*Input material*
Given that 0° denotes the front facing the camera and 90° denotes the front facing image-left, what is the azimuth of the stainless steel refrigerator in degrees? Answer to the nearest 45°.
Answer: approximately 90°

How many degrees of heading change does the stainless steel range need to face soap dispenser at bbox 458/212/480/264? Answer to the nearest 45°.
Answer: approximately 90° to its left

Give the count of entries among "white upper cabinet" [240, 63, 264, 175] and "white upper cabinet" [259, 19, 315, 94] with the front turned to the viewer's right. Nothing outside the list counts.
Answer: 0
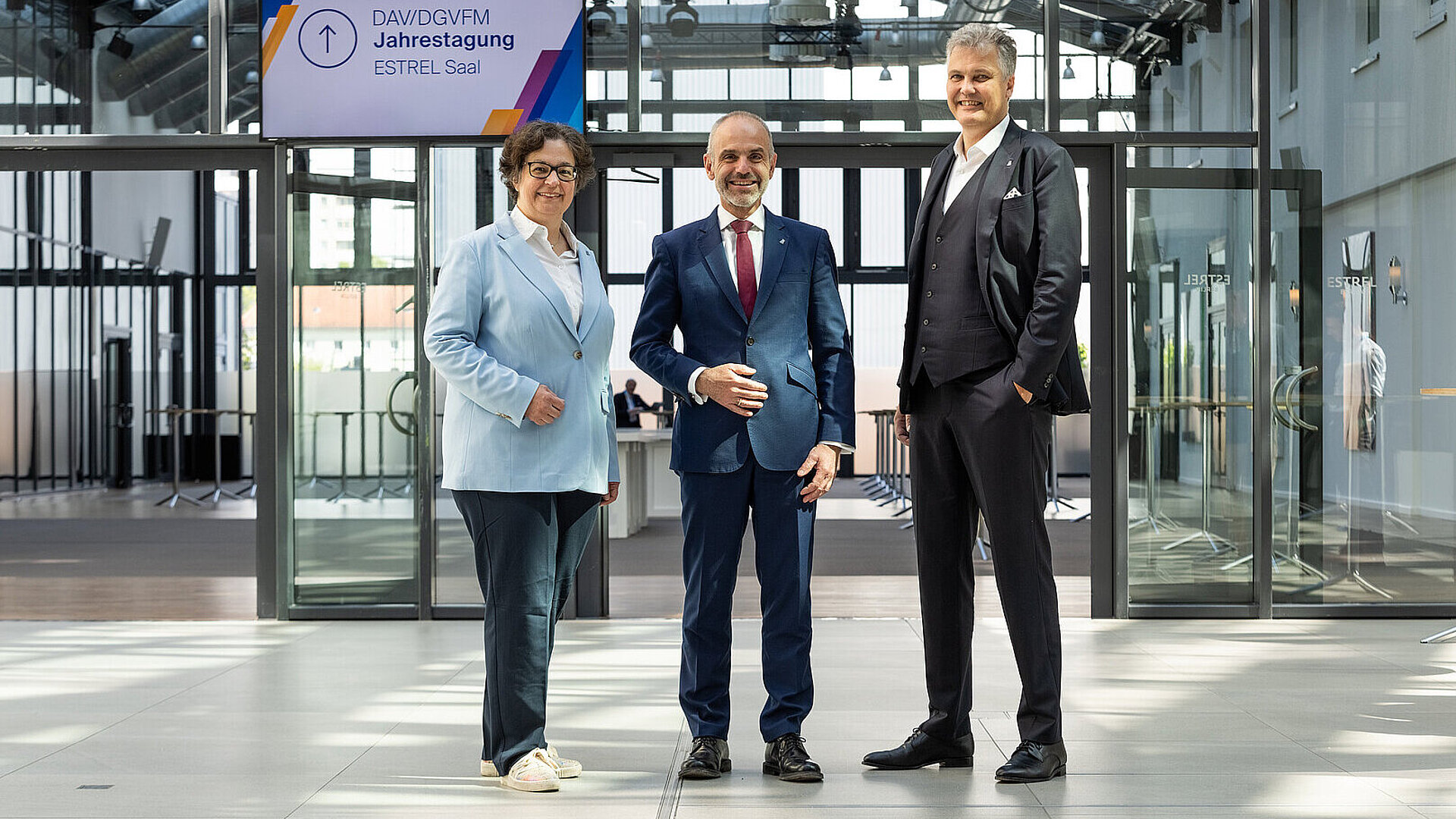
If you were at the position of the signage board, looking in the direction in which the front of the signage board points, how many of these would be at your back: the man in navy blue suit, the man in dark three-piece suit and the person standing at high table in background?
1

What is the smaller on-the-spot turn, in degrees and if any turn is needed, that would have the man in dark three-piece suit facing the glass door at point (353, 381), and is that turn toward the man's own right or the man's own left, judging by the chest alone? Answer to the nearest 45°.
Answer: approximately 90° to the man's own right

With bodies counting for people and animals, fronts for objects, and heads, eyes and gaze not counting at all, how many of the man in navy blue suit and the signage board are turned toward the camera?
2

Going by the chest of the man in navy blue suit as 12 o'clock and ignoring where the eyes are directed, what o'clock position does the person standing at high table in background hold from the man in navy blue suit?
The person standing at high table in background is roughly at 6 o'clock from the man in navy blue suit.

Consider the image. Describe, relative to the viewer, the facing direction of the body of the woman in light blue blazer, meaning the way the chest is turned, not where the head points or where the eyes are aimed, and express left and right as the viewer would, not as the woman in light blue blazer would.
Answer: facing the viewer and to the right of the viewer

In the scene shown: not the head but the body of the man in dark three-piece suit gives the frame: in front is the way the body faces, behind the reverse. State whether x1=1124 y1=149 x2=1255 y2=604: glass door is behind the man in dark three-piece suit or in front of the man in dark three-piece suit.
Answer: behind

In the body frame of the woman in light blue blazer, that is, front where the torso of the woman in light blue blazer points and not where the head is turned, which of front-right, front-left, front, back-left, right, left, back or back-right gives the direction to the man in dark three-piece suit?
front-left
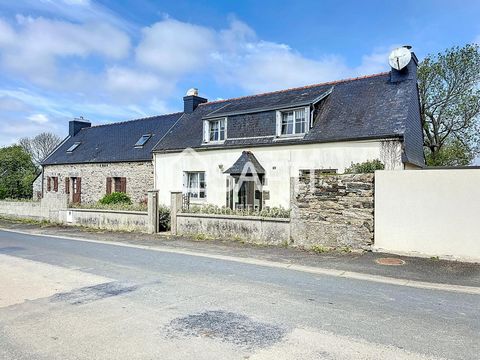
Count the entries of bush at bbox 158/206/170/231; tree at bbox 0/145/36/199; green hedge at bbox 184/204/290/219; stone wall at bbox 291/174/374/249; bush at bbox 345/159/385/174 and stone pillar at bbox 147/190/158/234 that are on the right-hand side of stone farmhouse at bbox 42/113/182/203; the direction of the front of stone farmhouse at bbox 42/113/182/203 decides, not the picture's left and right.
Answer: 1

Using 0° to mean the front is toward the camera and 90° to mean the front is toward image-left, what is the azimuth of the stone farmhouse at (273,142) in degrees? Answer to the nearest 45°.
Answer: approximately 45°

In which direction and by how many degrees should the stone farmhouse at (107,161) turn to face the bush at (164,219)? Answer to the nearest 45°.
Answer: approximately 45° to its left

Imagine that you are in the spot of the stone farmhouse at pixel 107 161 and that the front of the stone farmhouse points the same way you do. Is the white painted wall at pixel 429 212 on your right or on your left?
on your left

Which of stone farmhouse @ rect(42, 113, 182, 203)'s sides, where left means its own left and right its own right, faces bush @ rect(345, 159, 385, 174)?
left

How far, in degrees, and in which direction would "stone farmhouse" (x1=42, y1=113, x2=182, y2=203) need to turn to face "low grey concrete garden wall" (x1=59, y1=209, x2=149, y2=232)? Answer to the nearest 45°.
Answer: approximately 45° to its left

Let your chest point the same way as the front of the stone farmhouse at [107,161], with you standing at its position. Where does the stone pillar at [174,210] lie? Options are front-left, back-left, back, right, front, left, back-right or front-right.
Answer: front-left

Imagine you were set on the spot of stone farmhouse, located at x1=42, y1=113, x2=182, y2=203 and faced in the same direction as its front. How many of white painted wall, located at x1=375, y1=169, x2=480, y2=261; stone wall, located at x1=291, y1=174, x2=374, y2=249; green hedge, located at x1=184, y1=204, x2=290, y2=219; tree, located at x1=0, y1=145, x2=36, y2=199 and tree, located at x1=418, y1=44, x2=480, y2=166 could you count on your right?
1
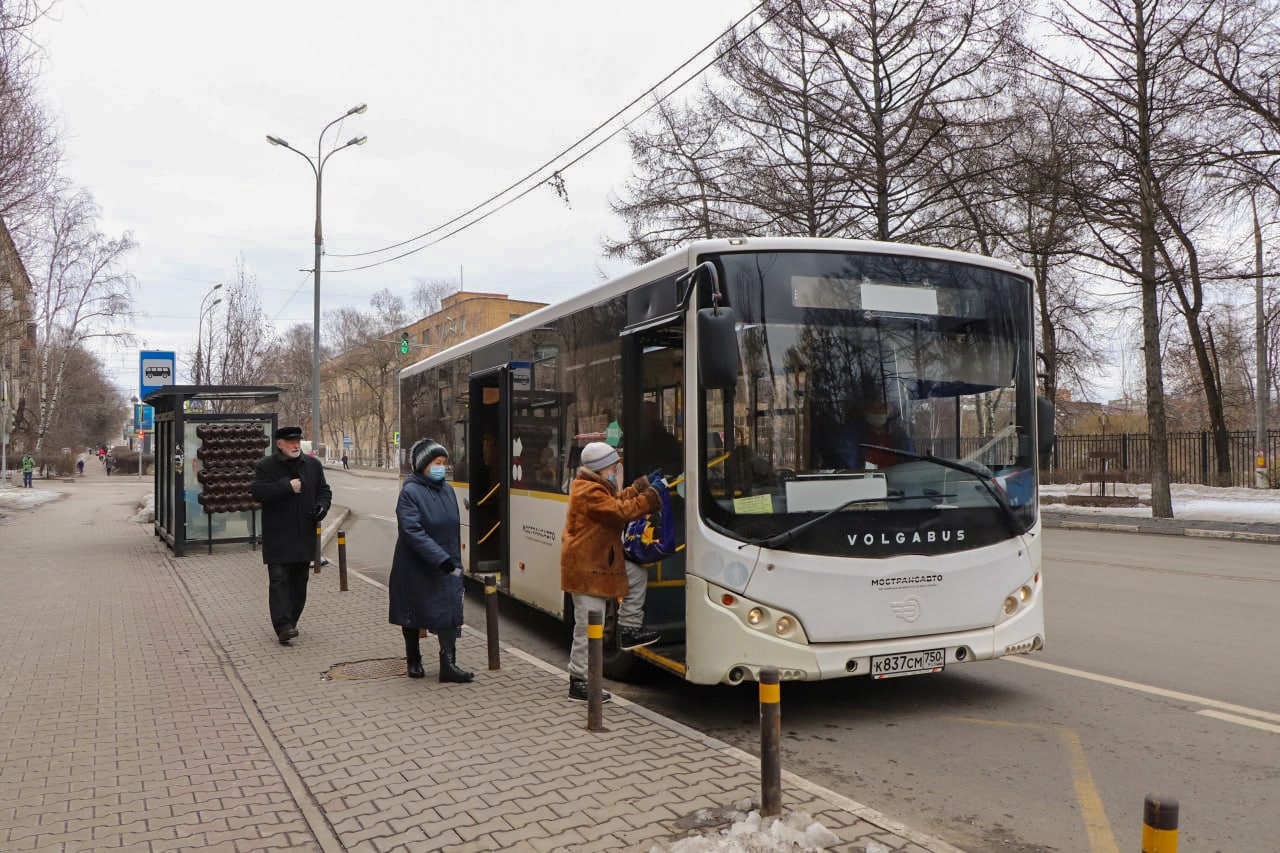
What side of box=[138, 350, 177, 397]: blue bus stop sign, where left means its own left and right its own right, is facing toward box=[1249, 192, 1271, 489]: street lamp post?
left

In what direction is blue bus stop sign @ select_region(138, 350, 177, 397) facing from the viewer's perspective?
toward the camera

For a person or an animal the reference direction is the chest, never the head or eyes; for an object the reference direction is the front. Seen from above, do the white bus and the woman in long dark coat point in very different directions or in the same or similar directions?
same or similar directions

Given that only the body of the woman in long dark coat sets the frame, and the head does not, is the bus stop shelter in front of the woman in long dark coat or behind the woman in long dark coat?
behind

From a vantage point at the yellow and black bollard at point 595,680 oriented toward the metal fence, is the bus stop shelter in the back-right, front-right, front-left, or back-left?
front-left

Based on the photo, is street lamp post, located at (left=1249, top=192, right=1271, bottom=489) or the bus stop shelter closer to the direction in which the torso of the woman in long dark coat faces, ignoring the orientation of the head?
the street lamp post

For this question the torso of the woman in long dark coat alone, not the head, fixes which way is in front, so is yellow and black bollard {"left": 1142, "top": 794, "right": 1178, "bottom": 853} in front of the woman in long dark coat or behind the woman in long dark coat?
in front

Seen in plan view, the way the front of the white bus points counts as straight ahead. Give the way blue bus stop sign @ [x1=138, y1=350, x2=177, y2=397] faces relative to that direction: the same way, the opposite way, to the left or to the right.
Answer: the same way

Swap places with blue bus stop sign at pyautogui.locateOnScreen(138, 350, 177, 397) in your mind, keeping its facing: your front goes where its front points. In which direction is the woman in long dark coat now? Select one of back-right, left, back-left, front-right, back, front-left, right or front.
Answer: front

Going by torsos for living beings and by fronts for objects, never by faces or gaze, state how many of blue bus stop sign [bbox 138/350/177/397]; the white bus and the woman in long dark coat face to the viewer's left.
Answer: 0

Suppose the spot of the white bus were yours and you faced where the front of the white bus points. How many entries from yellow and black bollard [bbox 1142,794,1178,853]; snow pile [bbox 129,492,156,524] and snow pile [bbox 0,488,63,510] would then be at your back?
2

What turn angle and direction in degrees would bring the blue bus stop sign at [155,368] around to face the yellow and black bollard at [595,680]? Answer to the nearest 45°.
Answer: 0° — it already faces it

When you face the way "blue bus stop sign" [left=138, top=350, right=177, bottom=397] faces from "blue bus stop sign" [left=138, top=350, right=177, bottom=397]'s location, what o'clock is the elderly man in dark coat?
The elderly man in dark coat is roughly at 12 o'clock from the blue bus stop sign.

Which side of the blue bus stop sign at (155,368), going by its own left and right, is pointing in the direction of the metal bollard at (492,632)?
front

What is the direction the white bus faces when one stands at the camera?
facing the viewer and to the right of the viewer

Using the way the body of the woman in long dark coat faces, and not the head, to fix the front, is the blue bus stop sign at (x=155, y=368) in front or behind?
behind

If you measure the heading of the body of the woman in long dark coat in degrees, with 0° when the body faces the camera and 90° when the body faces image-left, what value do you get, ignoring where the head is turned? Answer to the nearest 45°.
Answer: approximately 315°

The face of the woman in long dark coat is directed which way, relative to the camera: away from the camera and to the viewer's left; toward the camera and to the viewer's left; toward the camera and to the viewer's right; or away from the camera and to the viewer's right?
toward the camera and to the viewer's right

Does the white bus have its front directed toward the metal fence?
no

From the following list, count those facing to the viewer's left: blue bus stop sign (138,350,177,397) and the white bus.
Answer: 0
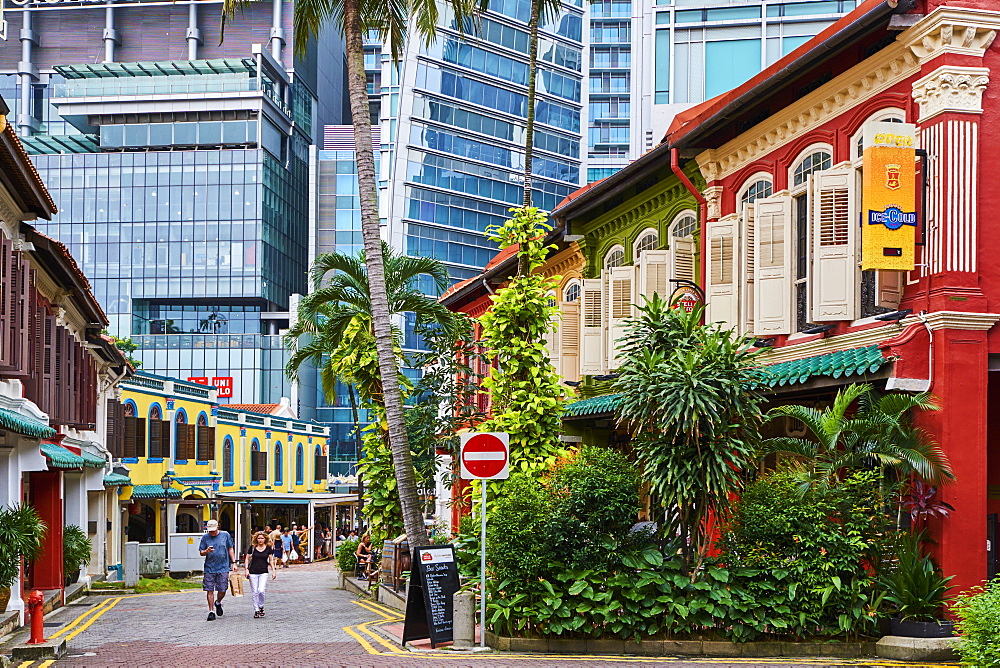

*What needs to be done*
Collect every line of the items above that contains the word "objects", and copy each one in full.

*Finished exercise*
With bodies counting for people and animals, fronts for objects, and heads, eyes and gaze not counting at all, how many of the man in navy blue suit and the signage board are turned toward the camera?
Going by torsos for living beings and by fronts for objects, never by faces or gaze, state how many of blue bus stop sign [bbox 138/350/177/397]; the white bus and the woman in long dark coat face to the viewer's left.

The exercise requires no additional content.